Selamat ulang tahun Alice!
Tertanda,
The Best Gramps In The World*."
Isi kertas yang Steve berikan adalah kartu ucapan ulang tahun dari kedua orang tuanya dan Jack yang telah meninggal. Akiko sadar jika dia membacanya, maka mata batinnya yang telah lama tertutup akan terbuka. Lagi.
Deg, deg, deg. Akiko menahan rasa sakit sementara yang dia hadapi saat membuka penglihatannya dengan perasaan negatif. Akiko berusaha mengambil nafas dengan tergesah-gesah karena dadanya sesak sehingga Violet mengkhawatirkannya.
Namun tidak sebanding dengan ketakutan yang merasuki saat melihat sesuatu yang aneh didekatnya.
"Kyaaa! A-Apa itu?!" Teriakan histeris Violet membuat Steve terpelatuk dan ikut melihat apa yang Violet tunjuk. Berawal dari potongan tangan manusia segar yang masih mengeluarkan darah.
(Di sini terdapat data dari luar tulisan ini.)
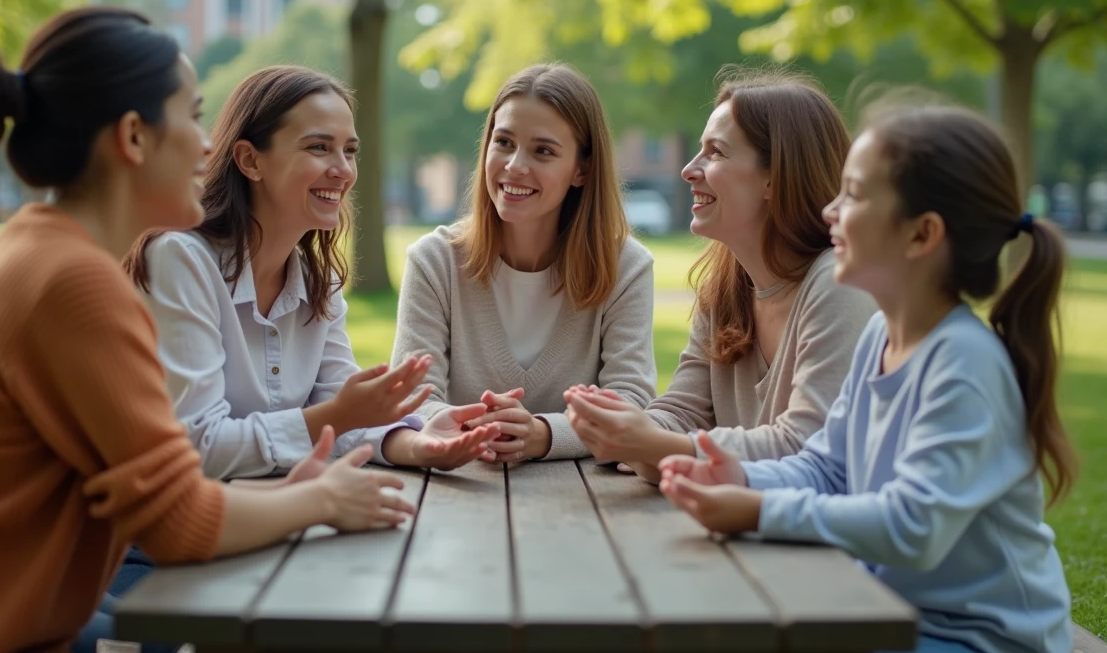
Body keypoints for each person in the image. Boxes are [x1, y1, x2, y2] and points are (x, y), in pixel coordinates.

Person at [0, 7, 418, 653]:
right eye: (193, 114)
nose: (207, 146)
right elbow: (181, 523)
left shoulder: (39, 252)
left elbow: (163, 497)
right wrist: (321, 502)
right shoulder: (73, 282)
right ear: (134, 137)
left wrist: (295, 492)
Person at [657, 97, 1077, 653]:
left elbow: (912, 526)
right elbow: (827, 468)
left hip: (981, 638)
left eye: (853, 194)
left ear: (921, 235)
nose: (830, 210)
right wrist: (739, 476)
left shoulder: (963, 363)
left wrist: (759, 508)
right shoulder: (881, 336)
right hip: (890, 613)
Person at [124, 65, 499, 482]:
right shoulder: (181, 260)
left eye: (350, 150)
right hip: (167, 538)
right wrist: (335, 416)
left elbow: (343, 409)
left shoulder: (316, 279)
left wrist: (419, 444)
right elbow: (196, 446)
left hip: (270, 519)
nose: (343, 170)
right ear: (250, 160)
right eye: (319, 147)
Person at [565, 70, 875, 481]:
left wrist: (653, 446)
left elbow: (806, 448)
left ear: (775, 176)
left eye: (716, 153)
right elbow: (683, 411)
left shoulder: (838, 284)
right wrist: (621, 428)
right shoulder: (727, 289)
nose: (689, 170)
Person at [390, 63, 657, 462]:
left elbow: (630, 401)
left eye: (543, 151)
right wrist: (484, 430)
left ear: (581, 170)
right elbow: (413, 399)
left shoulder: (626, 268)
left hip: (585, 503)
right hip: (454, 495)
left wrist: (543, 435)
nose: (515, 165)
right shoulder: (434, 262)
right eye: (504, 142)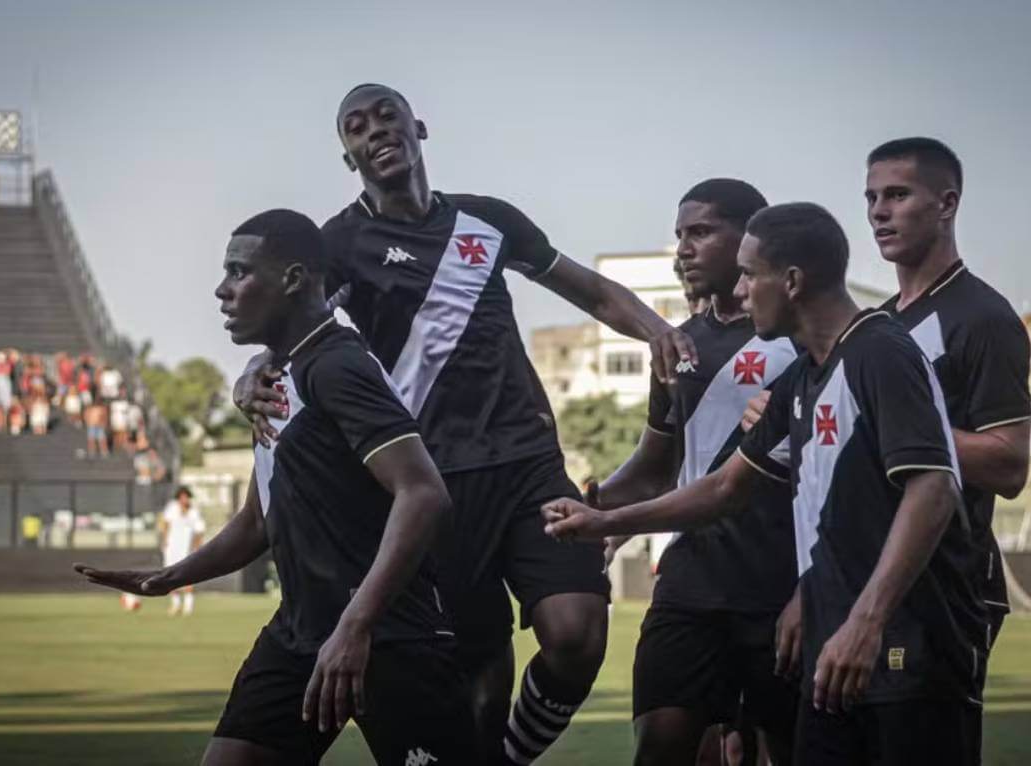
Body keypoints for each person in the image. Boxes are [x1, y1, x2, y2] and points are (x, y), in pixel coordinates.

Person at [233, 83, 695, 765]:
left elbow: (590, 289)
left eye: (386, 116)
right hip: (436, 483)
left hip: (528, 465)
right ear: (348, 156)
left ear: (417, 127)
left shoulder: (488, 219)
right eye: (356, 127)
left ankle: (509, 757)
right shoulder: (341, 242)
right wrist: (252, 372)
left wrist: (657, 329)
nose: (375, 131)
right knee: (477, 682)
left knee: (576, 633)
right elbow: (293, 325)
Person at [543, 202, 985, 765]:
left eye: (751, 274)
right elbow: (725, 489)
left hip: (904, 645)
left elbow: (934, 490)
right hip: (835, 642)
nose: (743, 289)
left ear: (793, 281)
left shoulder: (882, 351)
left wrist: (866, 621)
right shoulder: (802, 380)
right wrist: (604, 522)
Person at [77, 209, 478, 765]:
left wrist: (356, 625)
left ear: (293, 279)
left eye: (239, 272)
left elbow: (423, 493)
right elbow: (256, 521)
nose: (222, 290)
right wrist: (171, 576)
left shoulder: (338, 366)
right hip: (299, 634)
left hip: (389, 637)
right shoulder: (276, 378)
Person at [742, 139, 1031, 733]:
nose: (879, 211)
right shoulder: (879, 325)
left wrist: (890, 427)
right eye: (871, 197)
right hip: (849, 581)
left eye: (897, 195)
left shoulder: (981, 317)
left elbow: (1009, 463)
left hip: (942, 587)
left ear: (947, 203)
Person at [596, 180, 800, 766]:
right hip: (689, 579)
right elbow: (653, 469)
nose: (684, 248)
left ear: (748, 238)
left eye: (701, 232)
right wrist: (591, 509)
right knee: (660, 743)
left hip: (778, 582)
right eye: (680, 235)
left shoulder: (795, 338)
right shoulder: (677, 346)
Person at [159, 486, 206, 616]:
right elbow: (165, 524)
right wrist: (164, 540)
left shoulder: (194, 512)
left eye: (186, 496)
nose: (183, 499)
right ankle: (175, 604)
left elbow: (199, 531)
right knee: (170, 576)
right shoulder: (172, 508)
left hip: (186, 549)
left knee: (187, 577)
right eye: (181, 497)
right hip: (171, 548)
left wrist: (197, 547)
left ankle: (188, 605)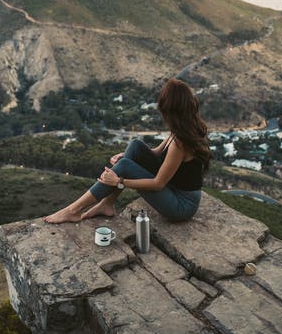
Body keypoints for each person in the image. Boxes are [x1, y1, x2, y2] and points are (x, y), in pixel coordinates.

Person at [43, 78, 210, 224]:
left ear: (172, 111)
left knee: (124, 167)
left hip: (181, 206)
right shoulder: (182, 128)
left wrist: (119, 181)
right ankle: (106, 204)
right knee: (136, 146)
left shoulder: (181, 142)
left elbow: (158, 184)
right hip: (174, 188)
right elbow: (156, 154)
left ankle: (73, 211)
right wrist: (128, 156)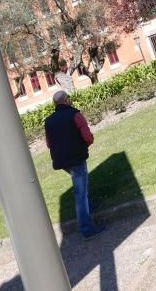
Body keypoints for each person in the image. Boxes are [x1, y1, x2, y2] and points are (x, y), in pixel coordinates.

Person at [44, 90, 104, 239]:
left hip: (61, 161)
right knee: (80, 193)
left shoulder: (48, 121)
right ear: (67, 100)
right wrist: (83, 145)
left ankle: (89, 205)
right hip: (76, 158)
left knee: (80, 185)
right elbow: (87, 137)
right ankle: (87, 229)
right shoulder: (75, 114)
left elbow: (49, 144)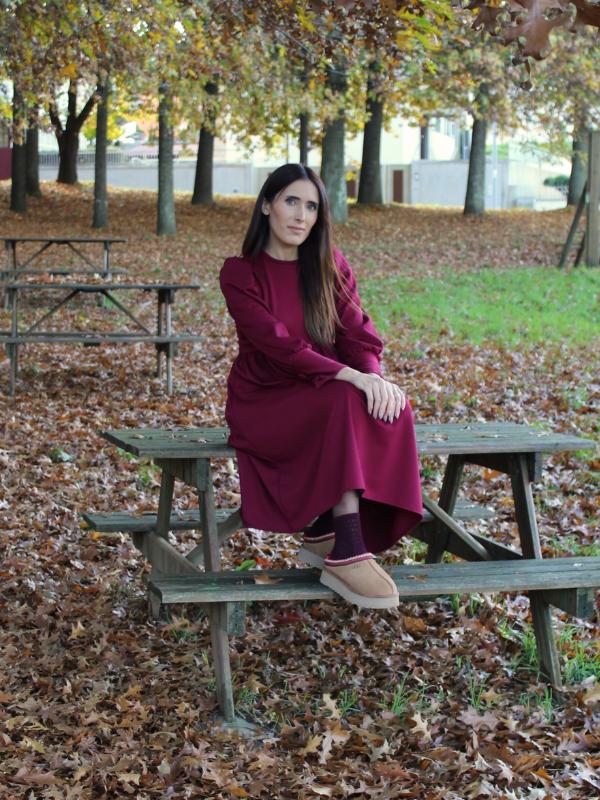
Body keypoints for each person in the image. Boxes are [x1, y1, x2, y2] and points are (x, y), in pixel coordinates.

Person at [219, 164, 423, 609]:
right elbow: (279, 346)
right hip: (265, 396)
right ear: (267, 205)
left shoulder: (329, 266)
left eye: (311, 206)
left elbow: (357, 334)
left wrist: (373, 377)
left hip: (324, 388)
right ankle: (346, 549)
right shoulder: (240, 272)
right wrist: (351, 377)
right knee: (345, 397)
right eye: (291, 201)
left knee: (393, 406)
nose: (301, 215)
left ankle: (328, 530)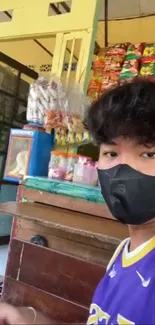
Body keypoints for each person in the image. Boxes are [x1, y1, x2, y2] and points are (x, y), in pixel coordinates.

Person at [1, 79, 155, 324]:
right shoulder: (124, 252)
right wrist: (29, 318)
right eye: (111, 153)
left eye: (148, 153)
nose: (122, 170)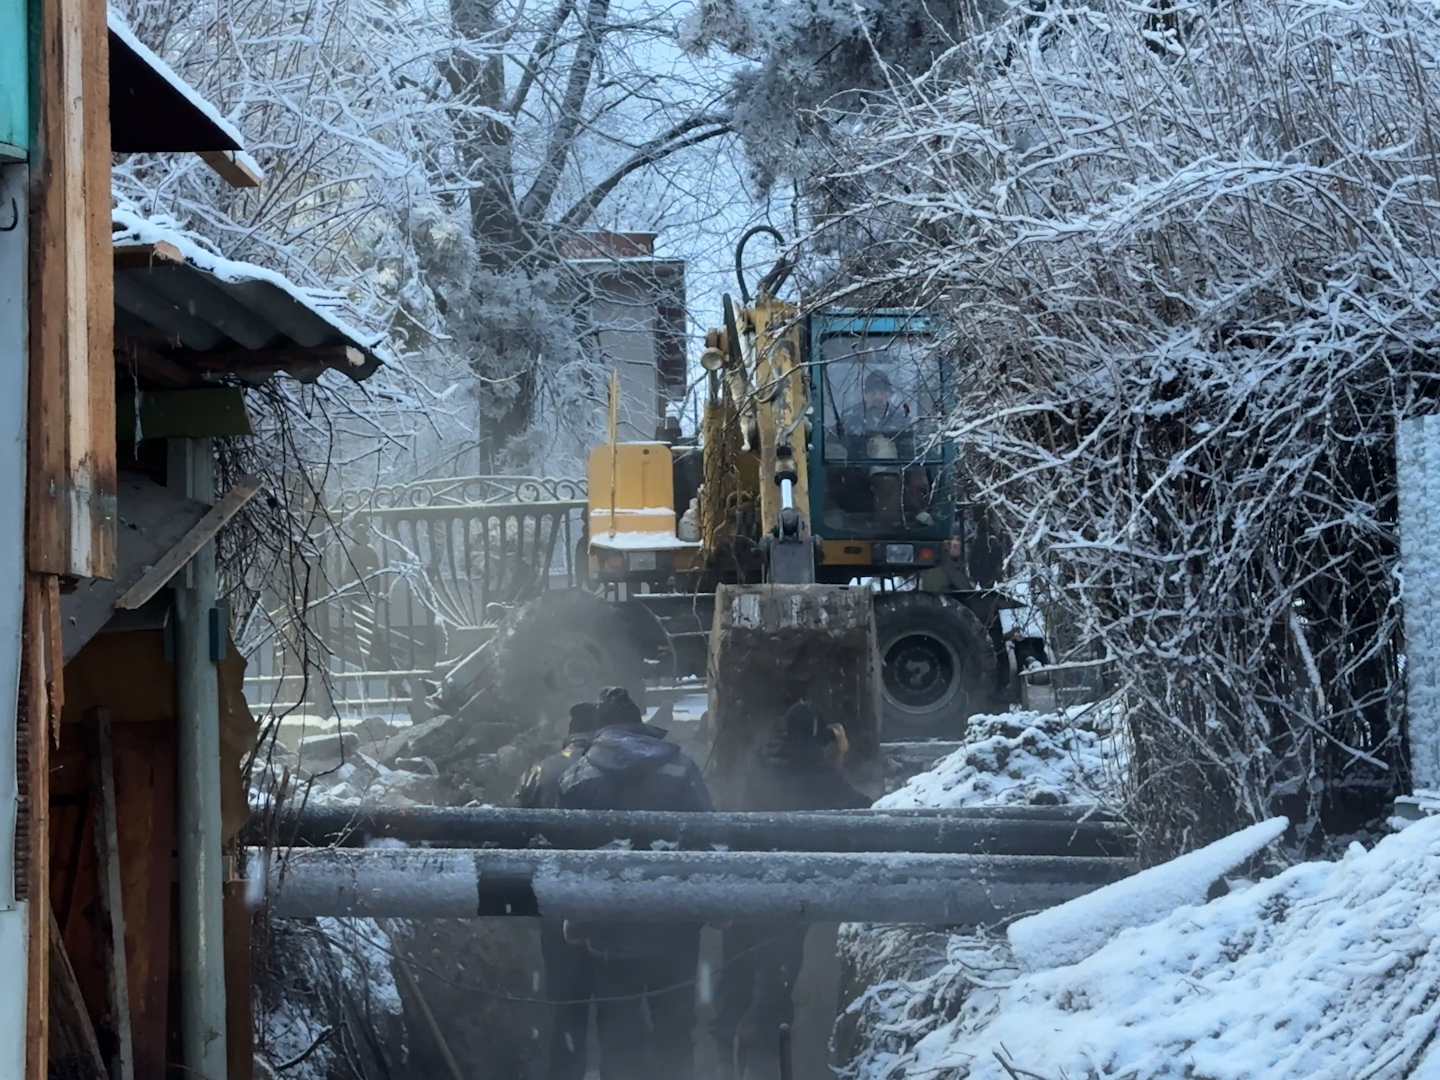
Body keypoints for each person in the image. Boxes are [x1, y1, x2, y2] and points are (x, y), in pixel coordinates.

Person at [556, 687, 713, 1080]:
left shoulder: (577, 776)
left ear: (601, 727)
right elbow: (707, 840)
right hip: (675, 926)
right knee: (675, 1032)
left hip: (608, 929)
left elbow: (567, 853)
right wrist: (713, 904)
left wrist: (575, 916)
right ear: (640, 722)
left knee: (619, 1036)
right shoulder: (682, 768)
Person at [712, 701, 871, 1080]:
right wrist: (840, 754)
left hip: (747, 884)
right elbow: (857, 808)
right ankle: (767, 1063)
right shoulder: (818, 772)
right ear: (819, 738)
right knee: (776, 985)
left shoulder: (760, 761)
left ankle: (722, 1054)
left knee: (737, 972)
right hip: (788, 894)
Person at [515, 703, 604, 1080]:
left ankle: (566, 1069)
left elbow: (514, 832)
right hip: (611, 901)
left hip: (555, 899)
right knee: (619, 1002)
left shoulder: (540, 770)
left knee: (567, 1004)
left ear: (569, 735)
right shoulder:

Lalu perlahan meluas hingga dia bisa melihat sesosok hitam diujung ruangan, hantu manusia dengan kondisi mengerikan, dan hal-hal tidak masuk akal lainnya di apartemen.
Steve juga merasakan hal yang sama. Dia melihat semua monster sejelas Violet dengan berbagai wujud dan suara yang sangat mengganggu. Mulai dari tawa lirih sampai tangisan pilu entah dari mana. Mereka kira atap akan roboh saat mendengar langkah kaki berat diatasnya dan hampir pingsan oleh penampakan yang berbeda dengan semua hantu lainnya.
"Steve...?" Ucap sepasang lansia yang sedang memperhatikan mereka dengan tatapan tidak percaya dan sangat sayu. Mr dan Mrs Henkis.